Al contrario di quello che si intende storicamente per comunismo, infatti, in Cina da tempo esiste la cosiddetta “economia di mercato socialista”, cioè un’economia basata su un sistema misto di mercato e pianificazione: una cosa che viene definita dagli stessi leader cinesi come «socialismo con caratteristiche cinesi», espressione coniata all’inizio degli anni Ottanta da una leadership moderata che voleva distanziarsi dagli anni della Rivoluzione Culturale (1966-1976). Il «socialismo con caratteristiche cinesi» non è definibile in poche righe, ma racchiude un’idea di duttilità e adattabilità alle circostanze esterne che è molto lontana dalla rigidità delle idee del comunismo più intransigente. È per esempio un sistema che nel corso degli anni ha permesso l’introduzione di importanti aspetti ed elementi dell’economia di mercato. Nonostante lo statuto del Partito comunista descriva ancora i suoi membri come «combattenti della classe operaia» con «coscienza comunista», per esempio, l’imprenditoria privata – introdotta nel 2001 – è oggi molto diffusa e molto vicina alla leadership del paese.
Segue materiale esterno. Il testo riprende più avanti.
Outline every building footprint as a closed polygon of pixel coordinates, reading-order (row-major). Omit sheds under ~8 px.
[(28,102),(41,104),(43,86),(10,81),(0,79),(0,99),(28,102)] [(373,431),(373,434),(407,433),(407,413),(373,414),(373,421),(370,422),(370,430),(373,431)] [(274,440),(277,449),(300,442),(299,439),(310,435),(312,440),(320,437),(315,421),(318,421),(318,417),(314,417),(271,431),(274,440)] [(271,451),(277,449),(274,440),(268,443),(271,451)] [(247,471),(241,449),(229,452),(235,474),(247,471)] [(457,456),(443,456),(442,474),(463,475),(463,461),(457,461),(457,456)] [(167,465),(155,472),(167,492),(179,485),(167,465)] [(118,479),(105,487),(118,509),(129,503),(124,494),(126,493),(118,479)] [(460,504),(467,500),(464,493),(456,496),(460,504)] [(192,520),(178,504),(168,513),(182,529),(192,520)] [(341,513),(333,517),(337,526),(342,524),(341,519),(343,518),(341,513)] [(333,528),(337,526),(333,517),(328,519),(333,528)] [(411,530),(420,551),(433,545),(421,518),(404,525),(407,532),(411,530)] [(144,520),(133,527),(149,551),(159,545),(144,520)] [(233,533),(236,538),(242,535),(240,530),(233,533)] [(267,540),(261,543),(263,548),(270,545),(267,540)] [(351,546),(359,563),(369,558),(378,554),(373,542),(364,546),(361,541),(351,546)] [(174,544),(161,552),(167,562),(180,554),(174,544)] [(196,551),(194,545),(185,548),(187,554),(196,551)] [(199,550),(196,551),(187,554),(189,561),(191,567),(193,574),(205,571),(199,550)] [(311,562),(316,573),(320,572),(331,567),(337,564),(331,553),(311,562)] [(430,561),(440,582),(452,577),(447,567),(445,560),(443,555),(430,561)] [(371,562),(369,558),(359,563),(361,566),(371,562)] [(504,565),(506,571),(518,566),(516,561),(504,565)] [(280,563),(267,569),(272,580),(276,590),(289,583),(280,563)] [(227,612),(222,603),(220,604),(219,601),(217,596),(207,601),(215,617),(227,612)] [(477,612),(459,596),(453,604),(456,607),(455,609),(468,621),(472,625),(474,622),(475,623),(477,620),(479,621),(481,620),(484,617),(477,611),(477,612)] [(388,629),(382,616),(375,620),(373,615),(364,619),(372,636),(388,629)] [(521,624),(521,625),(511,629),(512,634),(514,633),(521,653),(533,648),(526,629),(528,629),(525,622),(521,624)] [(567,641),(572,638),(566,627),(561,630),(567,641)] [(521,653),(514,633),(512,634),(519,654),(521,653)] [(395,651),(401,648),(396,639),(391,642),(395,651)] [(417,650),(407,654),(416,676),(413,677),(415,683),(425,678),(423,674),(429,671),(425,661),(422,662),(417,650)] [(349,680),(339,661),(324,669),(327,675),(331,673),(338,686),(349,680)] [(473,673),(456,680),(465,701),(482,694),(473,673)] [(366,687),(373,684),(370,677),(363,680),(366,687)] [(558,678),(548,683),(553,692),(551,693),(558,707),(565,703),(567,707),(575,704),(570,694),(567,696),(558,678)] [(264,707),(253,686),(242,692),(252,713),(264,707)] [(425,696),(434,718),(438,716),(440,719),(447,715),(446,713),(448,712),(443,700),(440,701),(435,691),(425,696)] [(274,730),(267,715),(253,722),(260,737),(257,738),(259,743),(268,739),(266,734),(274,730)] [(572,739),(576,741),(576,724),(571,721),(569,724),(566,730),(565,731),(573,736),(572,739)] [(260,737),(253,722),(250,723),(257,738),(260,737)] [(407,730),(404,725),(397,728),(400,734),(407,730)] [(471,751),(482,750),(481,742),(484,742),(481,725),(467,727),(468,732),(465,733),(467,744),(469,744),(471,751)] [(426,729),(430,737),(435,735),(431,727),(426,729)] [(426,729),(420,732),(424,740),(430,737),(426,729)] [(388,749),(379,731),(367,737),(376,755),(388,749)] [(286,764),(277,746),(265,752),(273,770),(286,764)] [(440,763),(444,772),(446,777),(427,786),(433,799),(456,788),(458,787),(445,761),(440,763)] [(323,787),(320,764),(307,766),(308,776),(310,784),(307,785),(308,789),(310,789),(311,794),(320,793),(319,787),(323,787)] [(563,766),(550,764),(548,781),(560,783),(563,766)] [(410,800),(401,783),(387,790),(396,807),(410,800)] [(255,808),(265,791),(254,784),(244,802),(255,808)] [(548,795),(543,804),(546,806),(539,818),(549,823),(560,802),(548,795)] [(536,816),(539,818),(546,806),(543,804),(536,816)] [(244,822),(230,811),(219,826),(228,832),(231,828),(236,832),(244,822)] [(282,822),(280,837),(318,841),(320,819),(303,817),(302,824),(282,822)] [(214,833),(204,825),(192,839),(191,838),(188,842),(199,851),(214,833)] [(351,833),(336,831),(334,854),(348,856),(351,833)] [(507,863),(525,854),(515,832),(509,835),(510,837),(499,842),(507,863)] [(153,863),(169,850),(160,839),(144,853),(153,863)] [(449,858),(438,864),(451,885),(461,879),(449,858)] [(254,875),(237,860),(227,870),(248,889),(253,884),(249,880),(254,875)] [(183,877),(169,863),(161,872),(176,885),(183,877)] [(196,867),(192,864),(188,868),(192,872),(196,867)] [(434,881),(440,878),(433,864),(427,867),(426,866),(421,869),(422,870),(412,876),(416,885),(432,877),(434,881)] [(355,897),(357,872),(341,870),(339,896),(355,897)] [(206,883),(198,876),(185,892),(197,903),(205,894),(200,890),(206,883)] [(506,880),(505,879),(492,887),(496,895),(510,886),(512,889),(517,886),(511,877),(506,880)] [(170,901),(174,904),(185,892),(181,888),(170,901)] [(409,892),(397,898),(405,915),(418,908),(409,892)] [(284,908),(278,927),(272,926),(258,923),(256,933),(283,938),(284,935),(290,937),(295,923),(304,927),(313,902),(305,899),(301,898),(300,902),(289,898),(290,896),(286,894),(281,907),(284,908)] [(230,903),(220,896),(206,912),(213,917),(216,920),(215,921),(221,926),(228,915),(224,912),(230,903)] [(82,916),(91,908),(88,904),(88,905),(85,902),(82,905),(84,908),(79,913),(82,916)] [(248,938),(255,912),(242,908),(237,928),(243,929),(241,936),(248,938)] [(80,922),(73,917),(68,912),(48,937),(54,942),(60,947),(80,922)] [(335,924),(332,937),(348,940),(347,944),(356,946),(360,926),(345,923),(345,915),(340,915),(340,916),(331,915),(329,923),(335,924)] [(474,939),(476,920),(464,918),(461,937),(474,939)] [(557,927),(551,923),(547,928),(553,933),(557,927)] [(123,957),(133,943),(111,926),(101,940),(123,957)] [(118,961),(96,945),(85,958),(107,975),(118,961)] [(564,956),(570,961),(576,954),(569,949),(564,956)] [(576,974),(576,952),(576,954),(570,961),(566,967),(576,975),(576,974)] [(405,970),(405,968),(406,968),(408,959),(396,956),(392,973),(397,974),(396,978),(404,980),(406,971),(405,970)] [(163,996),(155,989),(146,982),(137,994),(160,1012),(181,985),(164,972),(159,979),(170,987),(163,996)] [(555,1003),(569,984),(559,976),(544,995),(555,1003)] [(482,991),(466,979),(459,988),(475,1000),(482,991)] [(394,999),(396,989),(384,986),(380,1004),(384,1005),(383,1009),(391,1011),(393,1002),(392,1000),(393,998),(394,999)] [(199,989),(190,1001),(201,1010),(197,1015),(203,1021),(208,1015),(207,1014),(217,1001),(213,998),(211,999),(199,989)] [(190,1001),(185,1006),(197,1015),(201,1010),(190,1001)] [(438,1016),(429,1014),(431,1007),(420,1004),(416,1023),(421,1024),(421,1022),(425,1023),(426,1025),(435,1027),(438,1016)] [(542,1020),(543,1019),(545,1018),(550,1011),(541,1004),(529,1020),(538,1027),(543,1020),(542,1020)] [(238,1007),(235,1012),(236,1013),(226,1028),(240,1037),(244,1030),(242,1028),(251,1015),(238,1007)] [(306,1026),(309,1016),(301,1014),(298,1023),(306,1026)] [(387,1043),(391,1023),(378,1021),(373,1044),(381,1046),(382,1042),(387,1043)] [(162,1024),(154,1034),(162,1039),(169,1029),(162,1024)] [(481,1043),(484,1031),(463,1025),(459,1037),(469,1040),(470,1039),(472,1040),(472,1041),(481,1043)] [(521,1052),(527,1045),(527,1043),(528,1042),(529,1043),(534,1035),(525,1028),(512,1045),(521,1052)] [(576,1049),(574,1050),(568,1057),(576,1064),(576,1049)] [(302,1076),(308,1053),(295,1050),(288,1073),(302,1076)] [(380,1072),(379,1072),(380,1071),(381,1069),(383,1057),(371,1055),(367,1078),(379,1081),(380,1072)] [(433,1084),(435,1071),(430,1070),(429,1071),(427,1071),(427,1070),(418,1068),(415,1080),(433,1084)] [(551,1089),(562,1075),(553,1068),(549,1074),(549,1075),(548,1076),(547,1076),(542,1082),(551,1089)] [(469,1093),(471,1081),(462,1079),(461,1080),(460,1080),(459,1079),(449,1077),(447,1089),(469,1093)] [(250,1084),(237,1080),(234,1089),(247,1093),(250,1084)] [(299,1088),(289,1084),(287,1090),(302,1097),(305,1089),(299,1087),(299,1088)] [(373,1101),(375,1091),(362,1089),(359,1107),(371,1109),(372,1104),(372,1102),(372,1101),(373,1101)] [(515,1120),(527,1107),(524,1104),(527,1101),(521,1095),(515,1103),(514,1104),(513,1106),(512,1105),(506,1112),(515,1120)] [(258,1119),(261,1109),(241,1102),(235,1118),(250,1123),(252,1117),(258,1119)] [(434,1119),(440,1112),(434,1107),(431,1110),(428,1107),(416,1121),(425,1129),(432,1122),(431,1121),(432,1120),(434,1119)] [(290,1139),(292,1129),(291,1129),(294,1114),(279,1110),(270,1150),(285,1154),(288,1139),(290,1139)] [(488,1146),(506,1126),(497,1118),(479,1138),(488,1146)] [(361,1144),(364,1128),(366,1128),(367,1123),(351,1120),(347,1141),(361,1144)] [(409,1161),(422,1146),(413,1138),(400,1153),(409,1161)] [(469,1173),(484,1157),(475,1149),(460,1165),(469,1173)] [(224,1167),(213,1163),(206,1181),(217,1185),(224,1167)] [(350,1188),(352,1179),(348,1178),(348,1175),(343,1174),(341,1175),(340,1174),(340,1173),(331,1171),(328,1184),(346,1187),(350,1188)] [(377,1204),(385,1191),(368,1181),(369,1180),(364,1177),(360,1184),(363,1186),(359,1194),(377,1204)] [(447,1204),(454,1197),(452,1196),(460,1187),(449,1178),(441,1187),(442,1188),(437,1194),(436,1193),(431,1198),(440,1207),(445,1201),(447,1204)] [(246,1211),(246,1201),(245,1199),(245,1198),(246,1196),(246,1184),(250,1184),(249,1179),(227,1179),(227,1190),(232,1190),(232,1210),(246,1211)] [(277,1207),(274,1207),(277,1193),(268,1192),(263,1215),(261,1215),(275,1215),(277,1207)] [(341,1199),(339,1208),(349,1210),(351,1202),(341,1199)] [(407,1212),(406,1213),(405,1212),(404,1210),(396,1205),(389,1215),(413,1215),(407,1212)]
La rivelazione del Quotidiano del Popolo ha attirato molte attenzioni, anche perché in passato Ma aveva tentato di mantenere una certa distanza dal governo. Quando gli veniva chiesto come la pensasse, Ma rispondeva: «Sono innamorato del governo, ma non lo voglio sposare». Nella realtà cinese, però, l’affiliazione di Ma al Partito comunista non è così ambigua e nemmeno così contraddittoria: rientra perfettamente nell’idea di comunismo e di società che si è sviluppata in Cina negli ultimi anni, in particolare sotto la presidenza di Xi Jinping.

L’affiliazione di Ma al Partito comunista cinese, ha scritto il New York Times, riflette la volontà della leadership del paese di rafforzare la sua legittimità di fronte alla propria popolazione: raccontare grandi storie di successo economico, come quella di Ma, è uno dei sistemi che ha infatti trovato il presidente Xi Jinping per rafforzare ancora di più il ruolo del partito nella società. Il messaggio che sta lanciando il partito è chiaro, ha detto al New York Times Kellee Tsai, dell’università di Scienza e Tecnologia di Hong Kong: «Anche Jack Ma è un membro del partito. Non ti fa venire voglia di unirti?».

Il padrone della Cina

L’iscrizione al Partito comunista di grandi e importanti imprenditori cinesi non porta benefici solo al partito, ma anche agli imprenditori stessi, che in questo modo possono sfruttare i benefici di un’ampia rete di protezione che altrimenti non avrebbero. In Cina, infatti, la proprietà privata è poco protetta ed è per lo più soggetta alle decisioni unilaterali e spesso arbitrarie dello stato. Non è chiaro quanti soldi Jack Ma dia al Partito comunista, anche se si sa che normalmente gli iscritti con i redditi più alti versano mensilmente al partito il 2 per cento del loro stipendio.

Il potere della classe imprenditoriale cinese, ha scritto il New York Times, si è ridotto da quando Xi Jinping è diventato presidente, nel 2012. Sotto la guida di Xi, il Partito comunista ha cominciato ad avere un ruolo sempre più rilevante nella politica e nell’economia nazionali, una tendenza opposta a quella che si era vista durante la leadership di un altro grande e potente presidente cinese, Deng Xiaoping, tra il 1978 e il 1992. Per esempio, ogni ente con più di tre membri iscritti al Partito comunista è oggi obbligato per legge a istituire uno spazio fisico per una sezione del partito stesso. Secondo i dati ufficiali, circa tre quarti delle imprese private cinesi lo hanno fatto nel 2017.